Modified DCER technique for Basilar invagination and atlantoaxial dislocation in neurofibromatosis type 1: A Case Report
Keywords:
Neurofibromatosis Type 1 (NF-1), Atlantoaxial Dislocation (AAD), Basilar Invagination (BI), DCER technique, Craniovertebral Junction AnomaliesAbstract
Introduction: Spinal deformities are common in Neurofibromatosis Type 1 (NF-1), a rare autosomal dominant disorder, however, craniovertebral junction anomalies such as atlantoaxial dislocation (AAD) and basilar invagination (BI) are uncommon. Surgical management is indicated in symptomatic cases. Although combined anterior–posterior fixation remains the standard approach, the distraction, compression, and extension reduction (DCER) technique offers a safe and effective alternative in selected patients. Case presentation: A 21-year-old woman with clinical features of Neurofibromatosis Type 1 (NF-1) presented with sudden-onset quadriparesis following a fall to the ground.

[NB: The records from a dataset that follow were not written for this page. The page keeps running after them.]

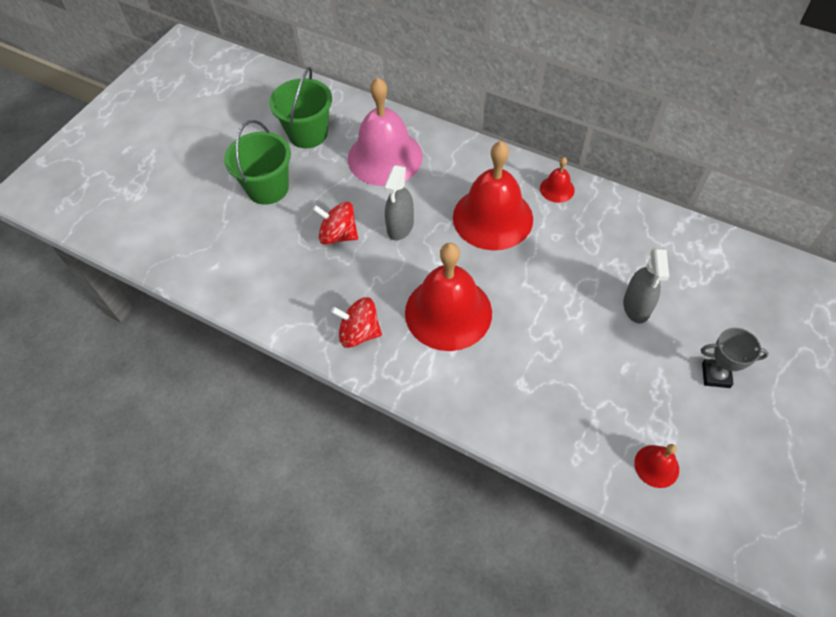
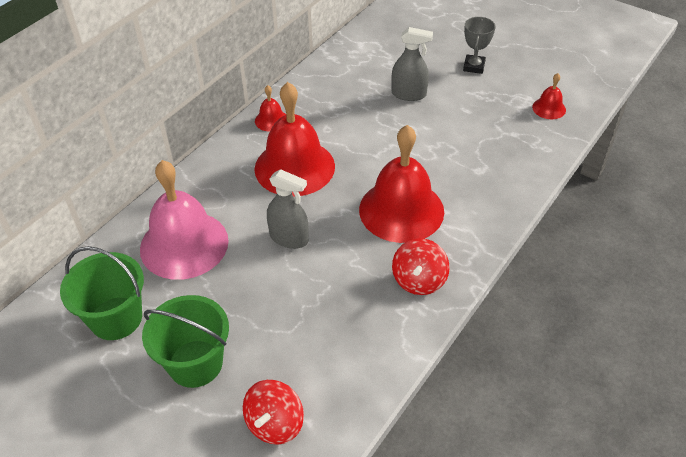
camera: 85 degrees left, 10 degrees down
(338, 235) = (288, 293): red spinning top -> red spinning top (275, 424)

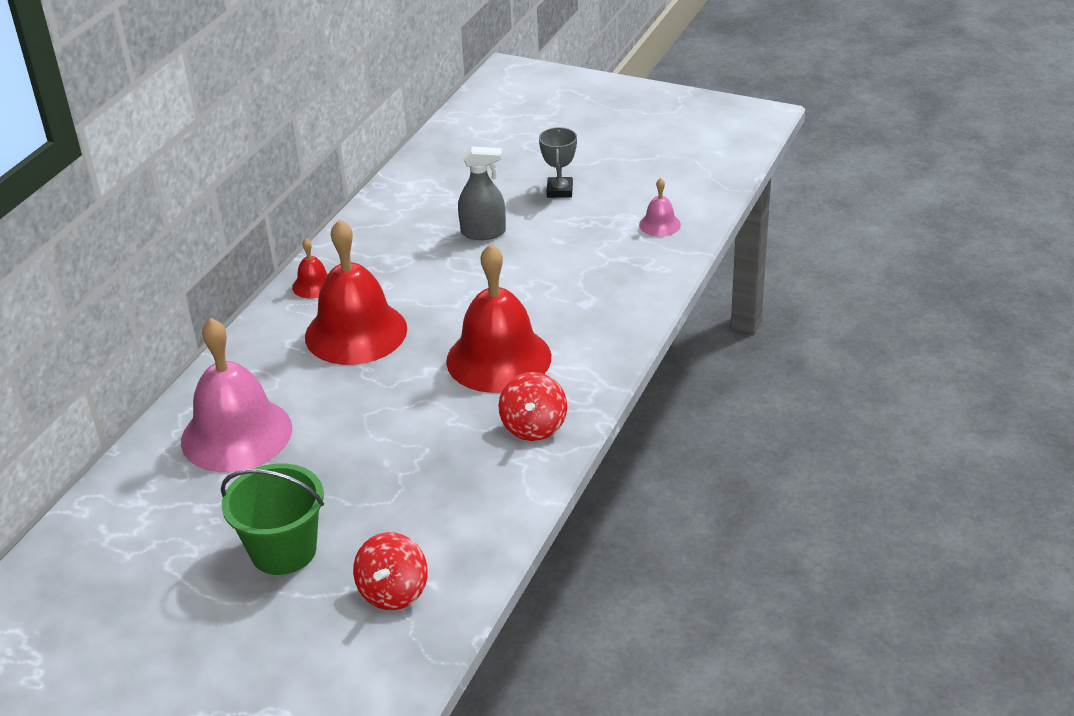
camera: 10 degrees left, 10 degrees down
(116, 318) = (172, 522): green bucket -> none
(289, 238) = (367, 408): grey spray bottle -> none
(549, 108) = (660, 224): red bell -> pink bell

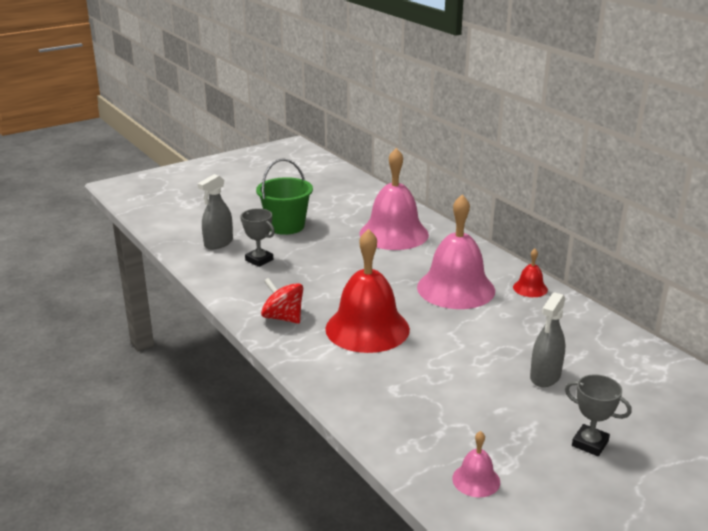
camera: 120 degrees right, 10 degrees down
(356, 332) = (456, 288): red bell -> pink bell
(393, 592) = (218, 243): red spinning top -> grey spray bottle
(412, 520) = (259, 260): none -> grey trophy

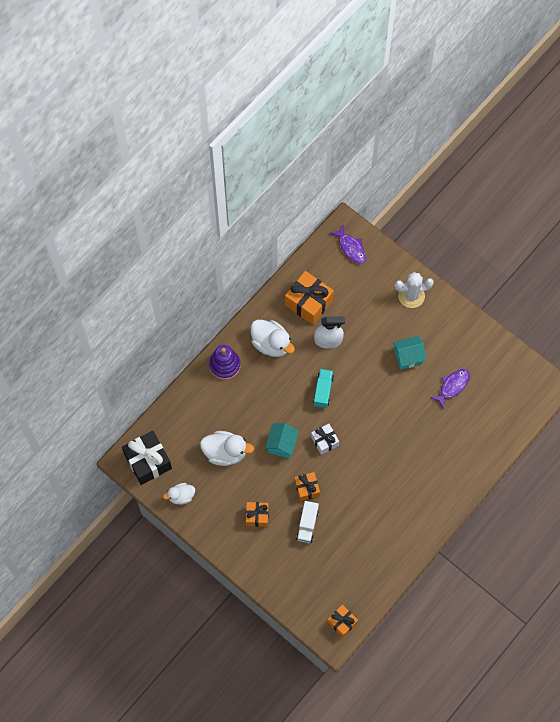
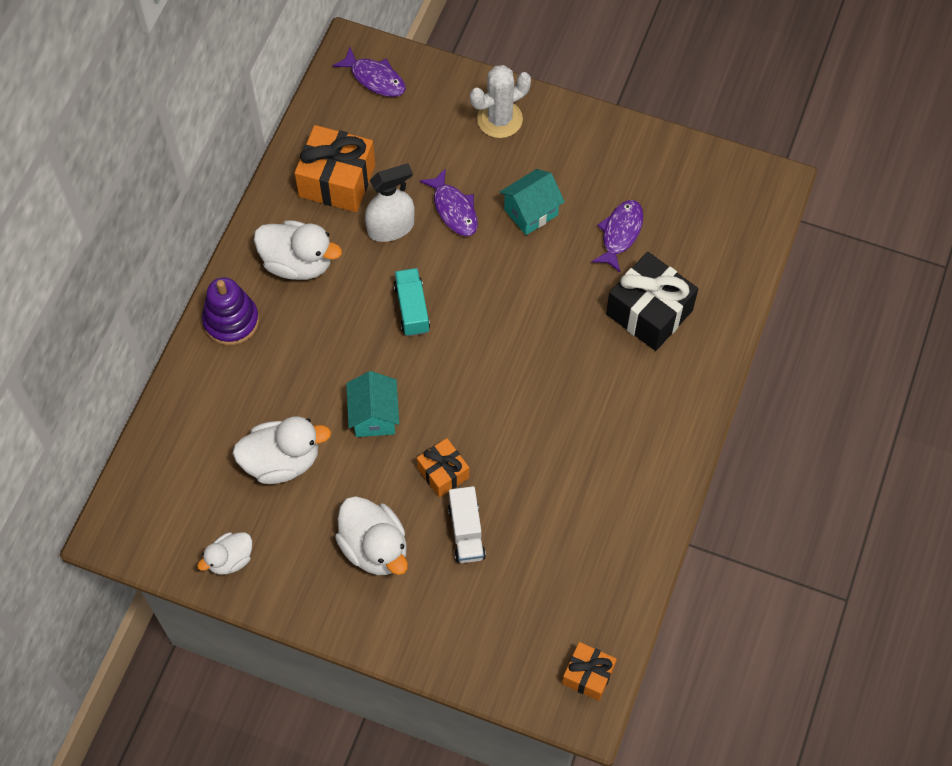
camera: 20 degrees left, 5 degrees down
(148, 461) = (151, 520): black gift -> black gift (649, 312)
(257, 516) = (374, 547): orange gift -> white duck
(324, 441) = (444, 387): white gift -> none
(366, 341) = (453, 209): none -> purple fish

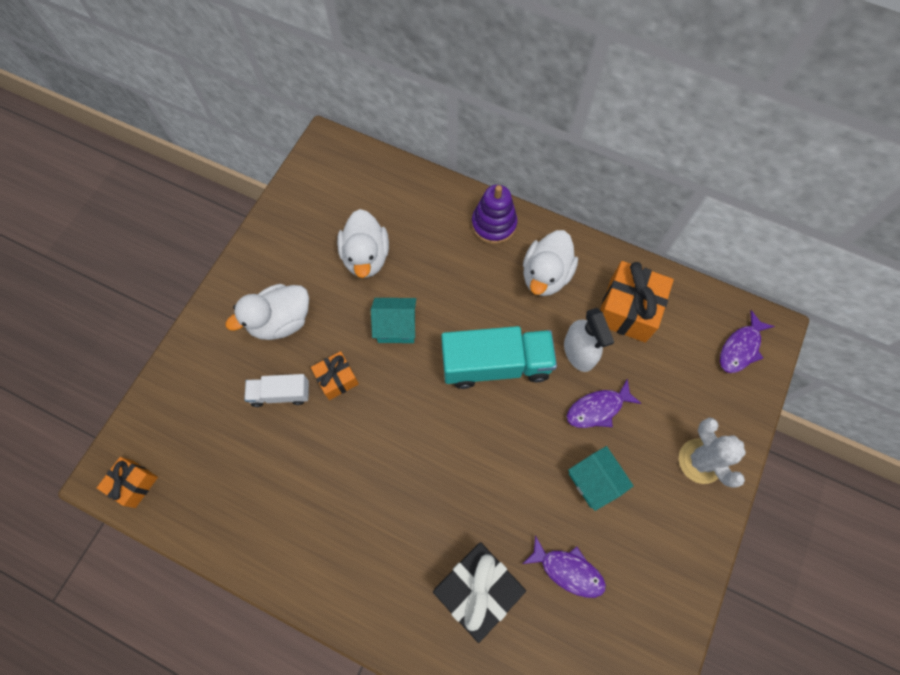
camera: 95 degrees right, 5 degrees up
(230, 559) = (291, 219): white duck -> none
(412, 309) = (496, 364): turquoise truck -> turquoise truck, size x1.82

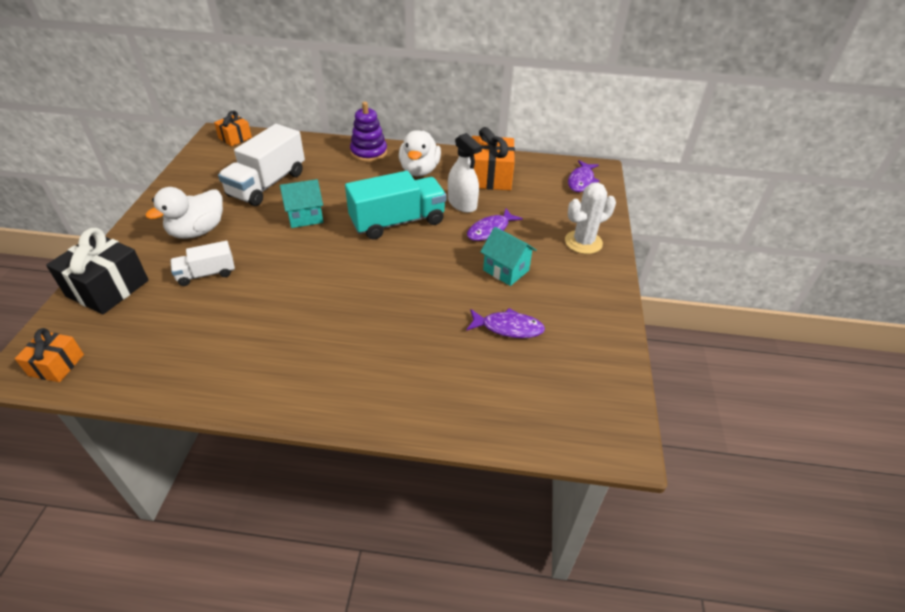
camera: 20 degrees left, 25 degrees down
(337, 379) = (259, 255): orange gift -> orange gift (235, 138)
(366, 257) = (267, 184): white duck -> white truck
(477, 589) = (432, 359): black gift -> black gift (108, 288)
(700, 461) = (583, 242): white cactus -> white cactus turned 75 degrees counterclockwise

Neuroimaging revealed atlantoaxial dislocation (AAD) and basilar invagination (BI). She was initially managed with cervical traction, followed by a single-stage posterior fixation and fusion using a modified distraction, compression, and extension reduction (DCER) technique. Postoperatively, spinal alignment and stability were restored, and the patient demonstrated marked neurological improvement. Conclusion: Surgical management of atlantoaxial dislocation (AAD) and basilar invagination (BI) in Neurofibromatosis Type 1 (NF-1) is particularly challenging due to the presence of dystrophic anatomy. The posterior-only distraction, compression, and extension reduction (DCER) technique offers an effective, patient-specific approach for deformity correction and achieving optimal outcomes.